## Exercise objective
Render every line of the data below as a numbered list, omitting any blank lines.

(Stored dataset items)
* * *

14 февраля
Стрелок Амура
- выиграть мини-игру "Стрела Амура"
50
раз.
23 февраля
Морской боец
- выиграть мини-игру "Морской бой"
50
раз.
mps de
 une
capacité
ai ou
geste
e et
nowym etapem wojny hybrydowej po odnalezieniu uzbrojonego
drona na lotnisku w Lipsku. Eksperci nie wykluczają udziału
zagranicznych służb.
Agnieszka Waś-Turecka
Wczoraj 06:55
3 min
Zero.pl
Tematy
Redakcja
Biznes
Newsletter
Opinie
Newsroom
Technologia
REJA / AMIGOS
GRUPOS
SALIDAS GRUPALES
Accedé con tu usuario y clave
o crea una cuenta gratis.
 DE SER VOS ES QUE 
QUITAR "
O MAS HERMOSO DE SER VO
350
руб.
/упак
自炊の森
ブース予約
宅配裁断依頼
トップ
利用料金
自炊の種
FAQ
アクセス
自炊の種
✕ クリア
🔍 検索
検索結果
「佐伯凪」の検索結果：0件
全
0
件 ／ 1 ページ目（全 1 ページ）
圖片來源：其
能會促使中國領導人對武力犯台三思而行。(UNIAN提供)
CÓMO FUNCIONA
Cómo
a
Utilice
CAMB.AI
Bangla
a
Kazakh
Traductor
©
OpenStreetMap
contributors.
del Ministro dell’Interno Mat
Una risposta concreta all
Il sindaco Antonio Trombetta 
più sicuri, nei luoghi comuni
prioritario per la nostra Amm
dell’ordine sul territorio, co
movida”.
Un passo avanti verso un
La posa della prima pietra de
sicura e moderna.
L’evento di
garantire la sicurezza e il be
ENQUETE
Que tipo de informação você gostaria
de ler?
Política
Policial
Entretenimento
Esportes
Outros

* * *

## Result of this task
1. 14 февраля
2. Стрелок Амура
3. - выиграть мини-игру "Стрела Амура"
4. 50
5. раз.
6. 23 февраля
7. Морской боец
8. - выиграть мини-игру "Морской бой"
9. 50
10. раз.
11. mps de
12.  une
13. capacité
14. ai ou
15. geste
16. e et
17. nowym etapem wojny hybrydowej po odnalezieniu uzbrojonego
18. drona na lotnisku w Lipsku. Eksperci nie wykluczają udziału
19. zagranicznych służb.
20. Agnieszka Waś-Turecka
21. Wczoraj 06:55
22. 3 min
23. Zero.pl
24. Tematy
25. Redakcja
26. Biznes
27. Newsletter
28. Opinie
29. Newsroom
30. Technologia
31. REJA / AMIGOS
32. GRUPOS
33. SALIDAS GRUPALES
34. Accedé con tu usuario y clave
35. o crea una cuenta gratis.
36.  DE SER VOS ES QUE 
37. QUITAR "
38. O MAS HERMOSO DE SER VO
39. 350
40. руб.
41. /упак
42. 自炊の森
43. ブース予約
44. 宅配裁断依頼
45. トップ
46. 利用料金
47. 自炊の種
48. FAQ
49. アクセス
50. 自炊の種
51. ✕ クリア
52. 🔍 検索
53. 検索結果
54. 「佐伯凪」の検索結果：0件
55. 全
56. 0
57. 件 ／ 1 ページ目（全 1 ページ）
58. 圖片來源：其
59. 能會促使中國領導人對武力犯台三思而行。(UNIAN提供)
60. CÓMO FUNCIONA
61. Cómo
62. a
63. Utilice
64. CAMB.AI
65. Bangla
66. a
67. Kazakh
68. Traductor
69. ©
70. OpenStreetMap
71. contributors.
72. del Ministro dell’Interno Mat
73. Una risposta concreta all
74. Il sindaco Antonio Trombetta 
75. più sicuri, nei luoghi comuni
76. prioritario per la nostra Amm
77. dell’ordine sul territorio, co
78. movida”.
79. Un passo avanti verso un
80. La posa della prima pietra de
81. sicura e moderna.
82. L’evento di
83. garantire la sicurezza e il be
84. ENQUETE
85. Que tipo de informação você gostaria
86. de ler?
87. Política
88. Policial
89. Entretenimento
90. Esportes
91. Outros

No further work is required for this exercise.